Die amerikanische Zentralbank hat zwei Ziele: Für Vollbeschäftigung sorgen und die Inflation im Zaum halten. Solange sie die Arbeitslosigkeit in der größten Volkswirtschaft der Welt für zu hoch und die Teuerungsrate für unproblematisch hält, sieht sie keinen Anlass für Zinserhöhungen. Schließlich soll der niedrige Zins helfen, die Konjunktur zu stärken. Die jetzige Erwerbslosenquote von 6,3 Prozent ist im historischen Vergleich sehr hoch, zudem besteht ein Problem mit der Langzeitarbeitslosigkeit. Das Minus beim Bruttoinlandsprodukt im ersten Quartal war ebenfalls kein gutes Signal.

Warum rechnen einige Experten dennoch mit einer früheren Zinswende?

Ein Grund ist der deutliche Anstieg der Inflation.
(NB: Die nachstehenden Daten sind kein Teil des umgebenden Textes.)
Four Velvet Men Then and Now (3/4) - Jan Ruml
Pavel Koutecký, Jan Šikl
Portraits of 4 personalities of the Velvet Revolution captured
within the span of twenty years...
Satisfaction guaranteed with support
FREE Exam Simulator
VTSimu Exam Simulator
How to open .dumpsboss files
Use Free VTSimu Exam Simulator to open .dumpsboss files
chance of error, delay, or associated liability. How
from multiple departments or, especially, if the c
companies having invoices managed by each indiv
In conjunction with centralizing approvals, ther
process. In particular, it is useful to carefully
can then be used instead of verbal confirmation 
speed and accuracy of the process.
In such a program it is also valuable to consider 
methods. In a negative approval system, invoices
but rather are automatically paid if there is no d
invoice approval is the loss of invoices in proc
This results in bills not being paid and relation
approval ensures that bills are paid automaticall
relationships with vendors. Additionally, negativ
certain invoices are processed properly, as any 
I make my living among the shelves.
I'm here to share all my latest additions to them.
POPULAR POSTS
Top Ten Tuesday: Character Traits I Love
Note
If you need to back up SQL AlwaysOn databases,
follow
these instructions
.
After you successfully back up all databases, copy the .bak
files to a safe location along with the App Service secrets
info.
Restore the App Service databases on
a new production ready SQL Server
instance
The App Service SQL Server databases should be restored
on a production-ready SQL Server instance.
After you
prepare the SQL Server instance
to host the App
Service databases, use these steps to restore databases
Im Mai ist die jährliche Teuerungsrate auf 2,1 Prozent geklettert - und damit erstmals seit Oktober 2012 über den Zielwert der Fed. Das erhöht den Druck auf ihre Mitglieder, über Zinserhöhungen nachzudenken. Zudem ist die Arbeitslosenquote schneller gesunken, als es die Zentralbank bisher prognostizierte: Bei 5,5 Prozent gilt ihr Ziel quasi als erreicht.

Und was könnte bei einer Anhebung passieren?

Die hauptsächliche Sorge ist, dass höhere Zinsen das Wachstum abwürgen könnten. Teurere Kredite für Firmen und Hauskäufer könnten Investitionen verhindern, ein stärkerer Dollar könnte Exporte schwächen. Auch an den Aktienmärkten dürfte das nicht spurlos vorbeigehen. Denn bislang wurde die Rally an den Börsen hauptsächlich vom billigen Geld der Notenbanken angetrieben. Auch könnten Investoren Kapital aus Schwellenländern abziehen, um es wieder einträglicher zu Hause anzulegen - gefährlich für Staaten, deren Wachstum von Liquidität aus dem Ausland abhängt. Der Internationale Währungsfonds riet der Fed daher jüngst, bei Zinserhöhungen lieber ganz vorsichtig zu sein.